Sarain Fox was born into activism. The Anishinaabe storyteller was raised on the shores of Lake Superior by a single mother who dedicated her life to preserving Indigenous knowledge and stories. Now an activist in her own right, Fox co‑hosts the APTN docuseries Future History and uses her dance platform to amplify Indigenous voices. (Find out what she packs in her carry‑on, here.) A long‑time ambassador of the Toronto‑based Manitobah Mukluks Storyboot School, which teaches the art of moccasin‑making, she recently helped launch a cross‑cultural program in Sydney, Australia, that empowers Indigenous artists and offers travellers an authentic cultural experience.

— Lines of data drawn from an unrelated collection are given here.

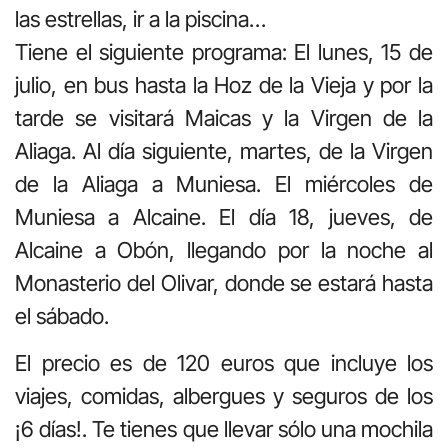
las estrellas, ir a la piscina…
Tiene el siguiente programa: El lunes, 15 de
julio, en bus hasta la Hoz de la Vieja y por la
tarde se visitará Maicas y la Virgen de la
Aliaga. Al día siguiente, martes, de la Virgen
de la Aliaga a Muniesa. El miércoles de
Muniesa a Alcaine. El día 18, jueves, de
Alcaine a Obón, llegando por la noche al
Monasterio del Olivar, donde se estará hasta
el sábado.
El precio es de 120 euros que incluye los
viajes, comidas, albergues y seguros de los
¡6 días!. Te tienes que llevar sólo una mochila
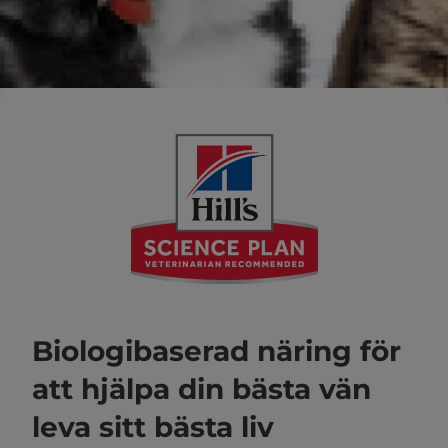
Biologibaserad näring för
att hjälpa din bästa vän
leva sitt bästa liv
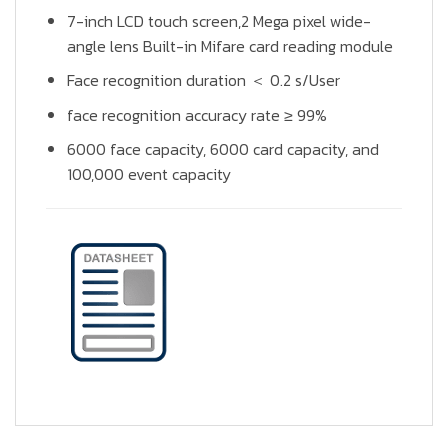
7-inch LCD touch screen,2 Mega pixel wide-
angle lens Built-in Mifare card reading module
Face recognition duration ＜ 0.2 s/User
face recognition accuracy rate ≥ 99%
6000 face capacity, 6000 card capacity, and
100,000 event capacity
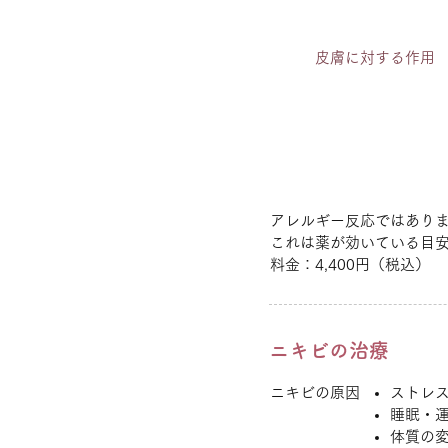
皮膚に対する作用
アレルギー反応ではあり
これは薬が効いている目
料金：4,400円（税込）
ニキビの治療
ニキビの原因
ストレ
睡眠・
体質の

enRoute What drives your activism?
Sarain Fox I grew up watching my mom fight to preserve our stories and identity. It’s hard not to want to be part of that legacy. I want my kids to see me fight fearlessly for them and help change their future. My mom raised me to be proud of who I am, but I was bullied at my predominantly white elementary school. I lived a double life. I belonged among my people, but I had to dim my light at school. That’s why I do the work that I do. I never want anyone to feel like they have to hide who they are or not be proud of their identity.
ER You started your career as a dancer. What role does it play in your life today?
SF Dance is my first love, so I make it a priority to perform at least once a year. I’ve been collaborating with the Halifax‑based choir Xara Choral Theatre for almost 10 years. This fall, we toured a new work called Rings Through Water, a multimedia performance about water protectors and missing and murdered Indigenous women. It’s been an interesting collision of worlds, as an Indigenous performer, to collaborate with a colonial art form like choral. But it has also been an opportunity to create a dialogue and build bridges.
ER Tell us about the program that you recently launched in Australia.
SF This partnership between the KARI Foundation and the TreadRight Foundation, which funds the Manitobah Mukluks Storyboot School, allows Indigenous people in Sydney to change the way tourists learn about their homeland. As an ambassador for this project, I have the opportunity to think about the way that people enter into different homelands and help lead a conversation about how we travel ethically and authentically. It’s about letting travellers bring home a piece of our truth.
ER Where do you love to travel?
SF I have a soft spot for Hawaii and the community’s aloha spirit. I’m really inspired by the Indigenous people who are re‑establishing their traditional ways of fishing and growing. During one of my trips, I got to see lava flow into the ocean and literally create new earth. I also love going home to Sault Ste. Marie and the shores of Lake Superior. It’s where I spent my formative years, and it’s where my people have always been. It’s where I go to refuel. It’s home.
ER What can we expect from the next season of Future History?
SF The first two seasons have been about exploring Indigenous knowledge and highlighting the people who preserve it. In season three, which begins filming this spring, we want to tackle the how‑to. What practical tools are people using to change the narrative? How are Indigenous people taking up space? How are they contributing to important fields like politics, art and education?